◆ Exercise instructions ◆
Scan the entries below. Return every line that includes "Liberation".

Items listed in a dataset
○ ○ ○

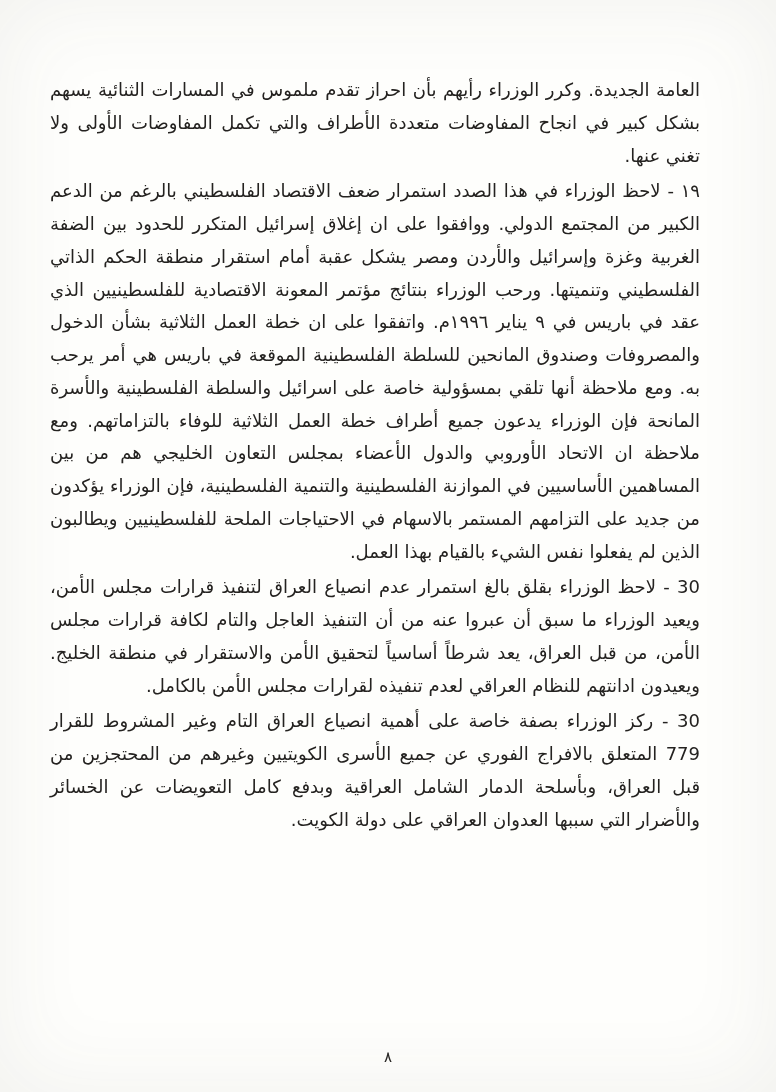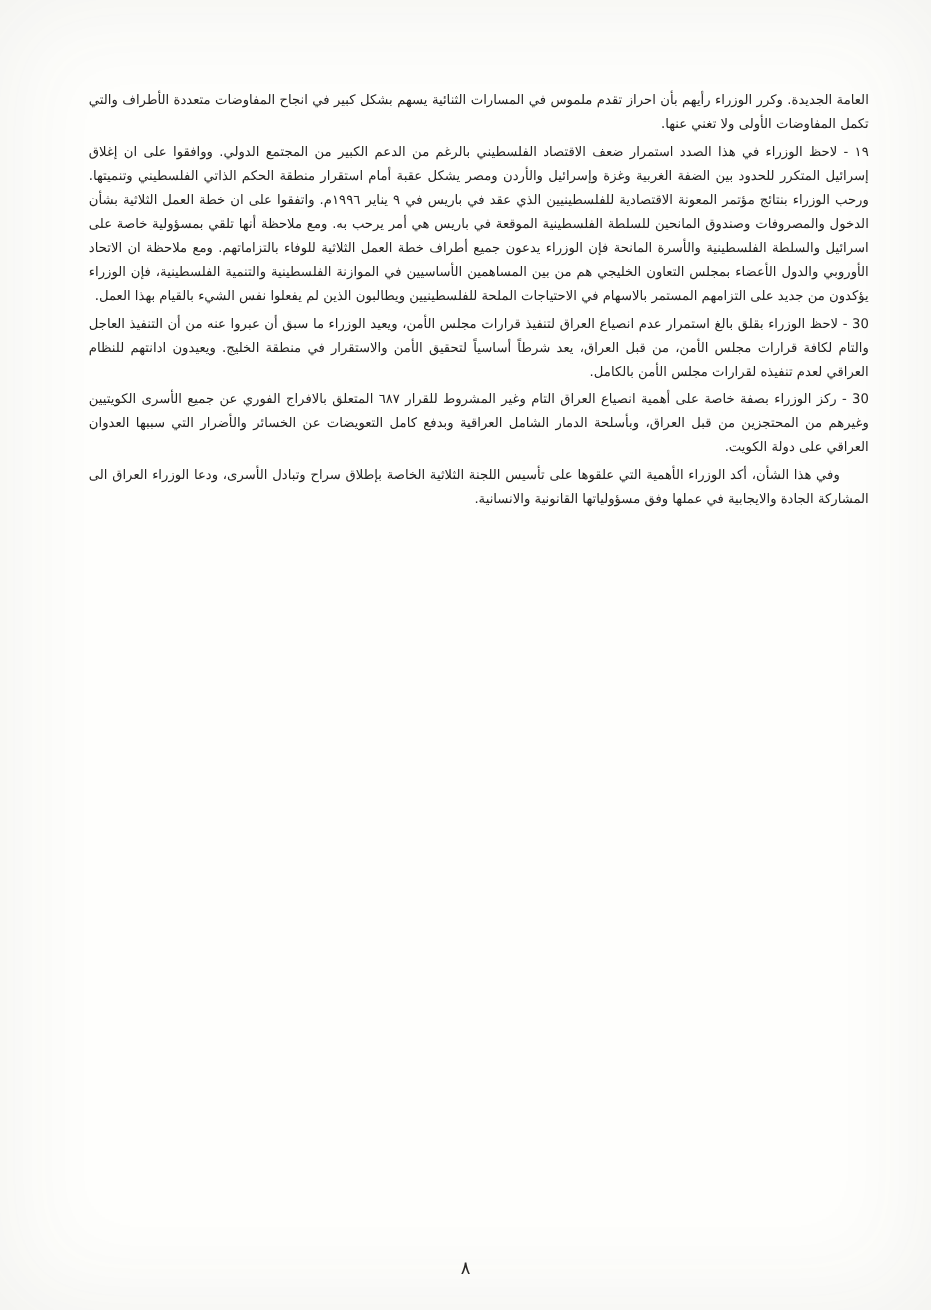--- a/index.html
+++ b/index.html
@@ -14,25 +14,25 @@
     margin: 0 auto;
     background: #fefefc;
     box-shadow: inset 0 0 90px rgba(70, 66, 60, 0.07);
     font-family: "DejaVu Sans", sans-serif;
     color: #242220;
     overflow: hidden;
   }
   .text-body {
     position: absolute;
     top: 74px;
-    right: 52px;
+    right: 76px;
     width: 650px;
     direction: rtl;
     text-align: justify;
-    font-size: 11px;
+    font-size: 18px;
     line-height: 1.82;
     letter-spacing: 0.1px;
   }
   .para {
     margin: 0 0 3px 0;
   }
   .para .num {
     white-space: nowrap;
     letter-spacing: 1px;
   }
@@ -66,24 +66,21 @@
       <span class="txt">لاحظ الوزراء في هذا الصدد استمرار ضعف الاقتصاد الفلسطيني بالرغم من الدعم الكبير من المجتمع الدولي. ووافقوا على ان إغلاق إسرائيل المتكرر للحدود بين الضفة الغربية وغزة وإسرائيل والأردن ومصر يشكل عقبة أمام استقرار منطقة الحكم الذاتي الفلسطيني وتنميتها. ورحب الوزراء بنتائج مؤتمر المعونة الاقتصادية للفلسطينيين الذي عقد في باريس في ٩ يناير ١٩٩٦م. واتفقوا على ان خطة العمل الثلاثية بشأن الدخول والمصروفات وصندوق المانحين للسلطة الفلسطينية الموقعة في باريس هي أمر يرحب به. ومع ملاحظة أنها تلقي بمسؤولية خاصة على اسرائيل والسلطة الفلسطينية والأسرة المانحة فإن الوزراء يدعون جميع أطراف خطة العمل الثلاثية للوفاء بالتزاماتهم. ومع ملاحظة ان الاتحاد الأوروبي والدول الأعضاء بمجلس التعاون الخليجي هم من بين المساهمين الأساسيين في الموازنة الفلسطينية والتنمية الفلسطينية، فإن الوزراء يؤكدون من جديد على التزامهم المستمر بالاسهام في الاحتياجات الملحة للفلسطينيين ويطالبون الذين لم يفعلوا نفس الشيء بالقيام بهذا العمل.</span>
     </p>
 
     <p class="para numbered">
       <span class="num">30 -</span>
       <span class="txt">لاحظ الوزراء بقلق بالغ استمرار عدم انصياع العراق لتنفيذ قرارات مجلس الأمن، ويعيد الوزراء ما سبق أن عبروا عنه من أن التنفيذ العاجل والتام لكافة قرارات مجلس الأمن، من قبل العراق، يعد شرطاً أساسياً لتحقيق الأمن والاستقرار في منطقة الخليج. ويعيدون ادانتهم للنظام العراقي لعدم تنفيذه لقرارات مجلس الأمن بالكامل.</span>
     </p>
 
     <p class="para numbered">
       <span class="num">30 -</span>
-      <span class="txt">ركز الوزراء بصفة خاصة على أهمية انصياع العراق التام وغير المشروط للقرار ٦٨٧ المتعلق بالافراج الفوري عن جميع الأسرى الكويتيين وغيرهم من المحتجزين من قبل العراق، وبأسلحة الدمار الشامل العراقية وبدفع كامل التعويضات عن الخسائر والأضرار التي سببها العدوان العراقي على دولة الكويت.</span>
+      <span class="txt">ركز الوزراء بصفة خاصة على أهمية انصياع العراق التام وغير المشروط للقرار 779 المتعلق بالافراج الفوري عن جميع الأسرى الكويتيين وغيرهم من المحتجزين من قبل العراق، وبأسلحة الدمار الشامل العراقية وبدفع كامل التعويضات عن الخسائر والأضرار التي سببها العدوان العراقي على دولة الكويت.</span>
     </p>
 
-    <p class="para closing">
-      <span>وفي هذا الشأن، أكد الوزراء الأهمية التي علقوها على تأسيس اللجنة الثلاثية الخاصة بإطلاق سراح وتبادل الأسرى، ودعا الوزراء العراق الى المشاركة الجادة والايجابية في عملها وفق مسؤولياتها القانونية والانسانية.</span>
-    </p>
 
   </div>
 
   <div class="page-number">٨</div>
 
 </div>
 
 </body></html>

○ ○ ○

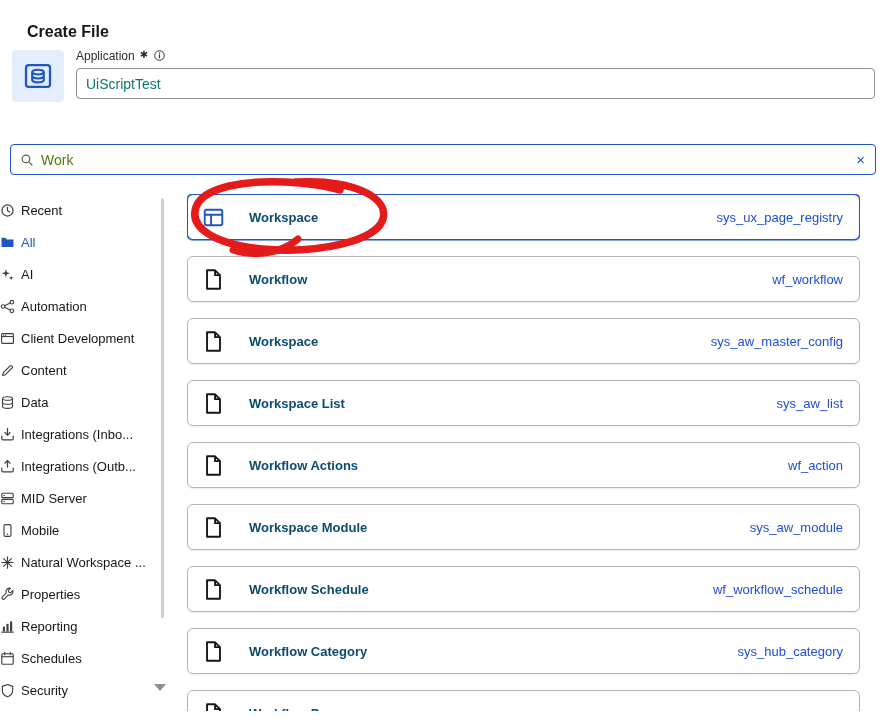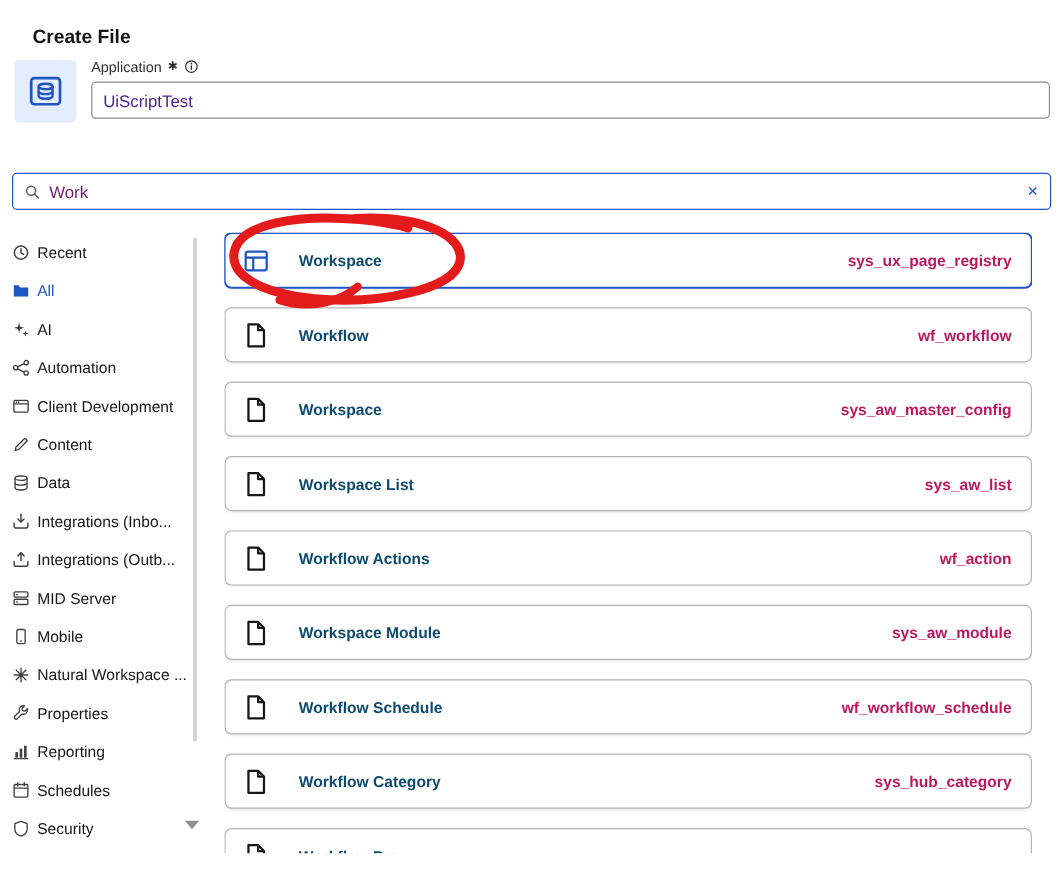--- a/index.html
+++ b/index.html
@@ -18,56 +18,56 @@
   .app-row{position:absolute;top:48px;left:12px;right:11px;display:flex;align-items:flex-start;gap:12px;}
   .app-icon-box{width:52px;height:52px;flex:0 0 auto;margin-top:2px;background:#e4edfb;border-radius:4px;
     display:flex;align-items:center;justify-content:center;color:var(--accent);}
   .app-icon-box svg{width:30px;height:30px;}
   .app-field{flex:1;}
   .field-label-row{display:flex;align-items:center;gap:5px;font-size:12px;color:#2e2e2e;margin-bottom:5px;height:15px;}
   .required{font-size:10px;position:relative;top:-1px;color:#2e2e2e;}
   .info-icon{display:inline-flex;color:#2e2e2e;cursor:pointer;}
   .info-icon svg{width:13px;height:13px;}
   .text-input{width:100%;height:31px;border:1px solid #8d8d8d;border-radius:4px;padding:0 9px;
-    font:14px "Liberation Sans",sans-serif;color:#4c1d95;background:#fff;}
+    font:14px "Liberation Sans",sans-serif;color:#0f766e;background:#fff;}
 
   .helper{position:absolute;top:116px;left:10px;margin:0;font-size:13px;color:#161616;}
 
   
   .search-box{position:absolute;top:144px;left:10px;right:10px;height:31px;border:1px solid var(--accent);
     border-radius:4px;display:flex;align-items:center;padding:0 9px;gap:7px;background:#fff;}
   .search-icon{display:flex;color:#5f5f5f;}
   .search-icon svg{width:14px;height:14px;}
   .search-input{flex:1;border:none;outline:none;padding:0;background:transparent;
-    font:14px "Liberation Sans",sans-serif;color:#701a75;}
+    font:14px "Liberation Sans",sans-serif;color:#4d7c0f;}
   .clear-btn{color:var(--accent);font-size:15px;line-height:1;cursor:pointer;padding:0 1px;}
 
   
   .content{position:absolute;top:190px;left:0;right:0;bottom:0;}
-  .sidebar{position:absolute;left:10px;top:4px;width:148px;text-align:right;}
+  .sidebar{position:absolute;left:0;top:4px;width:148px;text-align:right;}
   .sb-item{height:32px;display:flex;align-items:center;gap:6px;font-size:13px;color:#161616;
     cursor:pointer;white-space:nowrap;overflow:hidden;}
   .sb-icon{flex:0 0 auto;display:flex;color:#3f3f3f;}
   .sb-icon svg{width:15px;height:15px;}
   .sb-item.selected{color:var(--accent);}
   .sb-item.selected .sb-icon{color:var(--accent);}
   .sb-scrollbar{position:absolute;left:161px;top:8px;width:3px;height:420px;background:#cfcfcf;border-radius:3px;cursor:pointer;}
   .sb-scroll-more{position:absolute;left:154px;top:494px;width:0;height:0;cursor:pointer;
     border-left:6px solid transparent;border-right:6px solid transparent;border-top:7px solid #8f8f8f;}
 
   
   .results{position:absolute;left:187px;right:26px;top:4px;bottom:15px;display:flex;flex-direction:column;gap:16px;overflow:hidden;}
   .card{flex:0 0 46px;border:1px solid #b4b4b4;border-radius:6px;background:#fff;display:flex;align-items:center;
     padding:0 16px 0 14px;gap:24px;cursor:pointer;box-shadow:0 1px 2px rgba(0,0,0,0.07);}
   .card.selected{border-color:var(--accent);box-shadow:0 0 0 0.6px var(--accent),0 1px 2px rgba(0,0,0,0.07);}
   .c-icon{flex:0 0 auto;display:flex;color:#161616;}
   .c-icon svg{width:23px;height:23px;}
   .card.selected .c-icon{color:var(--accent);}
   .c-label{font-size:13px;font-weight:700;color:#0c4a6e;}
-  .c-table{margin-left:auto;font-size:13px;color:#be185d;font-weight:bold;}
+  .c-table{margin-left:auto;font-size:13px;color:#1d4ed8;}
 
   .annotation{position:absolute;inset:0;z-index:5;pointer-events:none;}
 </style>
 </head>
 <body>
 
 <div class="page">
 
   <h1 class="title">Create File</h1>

○ ○ ○

◆ Output ◆
-    font:14px "Liberation Sans",sans-serif;color:#4c1d95;background:#fff;}
+    font:14px "Liberation Sans",sans-serif;color:#0f766e;background:#fff;}
-    font:14px "Liberation Sans",sans-serif;color:#701a75;}
+    font:14px "Liberation Sans",sans-serif;color:#4d7c0f;}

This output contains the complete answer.